Could you copy every line of the listing below word for word, leaving out the pictures?

(Provided entries)

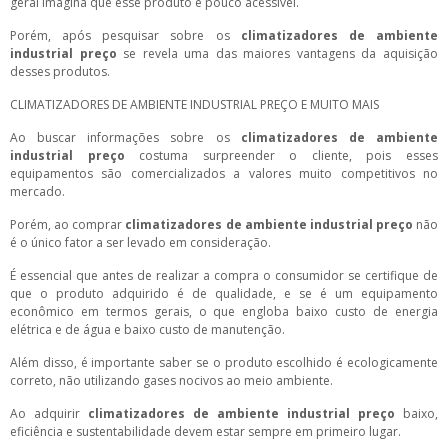
geral imagina que esse produto é pouco acessível.
Porém, após pesquisar sobre os
climatizadores de ambiente
industrial preço
se revela uma das maiores vantagens da aquisição
desses produtos.
CLIMATIZADORES DE AMBIENTE INDUSTRIAL PREÇO E MUITO MAIS
Ao buscar informações sobre os
climatizadores de ambiente
industrial preço
costuma surpreender o cliente, pois esses
equipamentos são comercializados a valores muito competitivos no
mercado.
Porém, ao comprar
climatizadores de ambiente industrial preço
não
é o único fator a ser levado em consideração.
É essencial que antes de realizar a compra o consumidor se certifique de
que o produto adquirido é de qualidade, e se é um equipamento
econômico em termos gerais, o que engloba baixo custo de energia
elétrica e de água e baixo custo de manutenção.
Além disso, é importante saber se o produto escolhido é ecologicamente
correto, não utilizando gases nocivos ao meio ambiente.
Ao adquirir
climatizadores de ambiente industrial preço
baixo,
eficiência e sustentabilidade devem estar sempre em primeiro lugar.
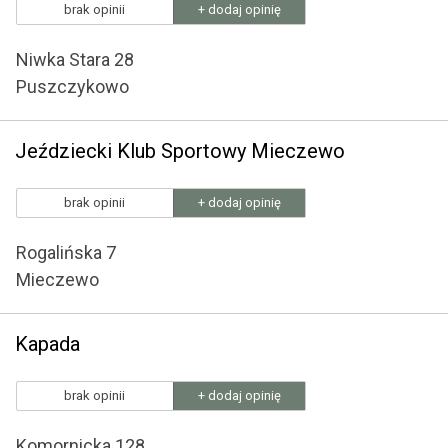
brak opinii
+ dodaj opinię
Niwka Stara 28
Puszczykowo
Jeździecki Klub Sportowy Mieczewo
brak opinii
+ dodaj opinię
Rogalińska 7
Mieczewo
Kapada
brak opinii
+ dodaj opinię
Komornicka 128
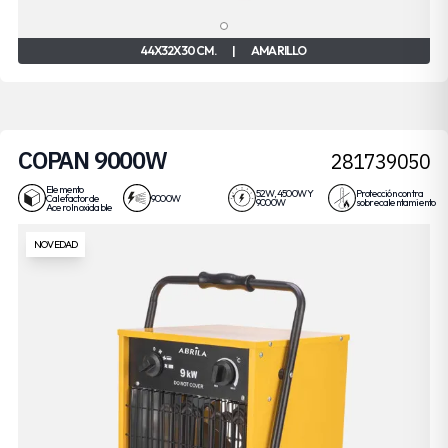
44X32X30 CM.
|
AMARILLO
COPAN 9000W
281739050
Elemento
52W, 4500W Y
Protección contra
Calefactor de
9000W
9000W
sobrecalentamiento
Acero Inoxidable
NOVEDAD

(End Provided entries)

• _Written answer_
geral imagina que esse produto é pouco acessível.
Porém, após pesquisar sobre os
climatizadores de ambiente
industrial preço
se revela uma das maiores vantagens da aquisição
desses produtos.
CLIMATIZADORES DE AMBIENTE INDUSTRIAL PREÇO E MUITO MAIS
Ao buscar informações sobre os
climatizadores de ambiente
industrial preço
costuma surpreender o cliente, pois esses
equipamentos são comercializados a valores muito competitivos no
mercado.
Porém, ao comprar
climatizadores de ambiente industrial preço
não
é o único fator a ser levado em consideração.
É essencial que antes de realizar a compra o consumidor se certifique de
que o produto adquirido é de qualidade, e se é um equipamento
econômico em termos gerais, o que engloba baixo custo de energia
elétrica e de água e baixo custo de manutenção.
Além disso, é importante saber se o produto escolhido é ecologicamente
correto, não utilizando gases nocivos ao meio ambiente.
Ao adquirir
climatizadores de ambiente industrial preço
baixo,
eficiência e sustentabilidade devem estar sempre em primeiro lugar.
brak opinii
+ dodaj opinię
Niwka Stara 28
Puszczykowo
Jeździecki Klub Sportowy Mieczewo
brak opinii
+ dodaj opinię
Rogalińska 7
Mieczewo
Kapada
brak opinii
+ dodaj opinię
Komornicka 128
44X32X30 CM.
|
AMARILLO
COPAN 9000W
281739050
Elemento
52W, 4500W Y
Protección contra
Calefactor de
9000W
9000W
sobrecalentamiento
Acero Inoxidable
NOVEDAD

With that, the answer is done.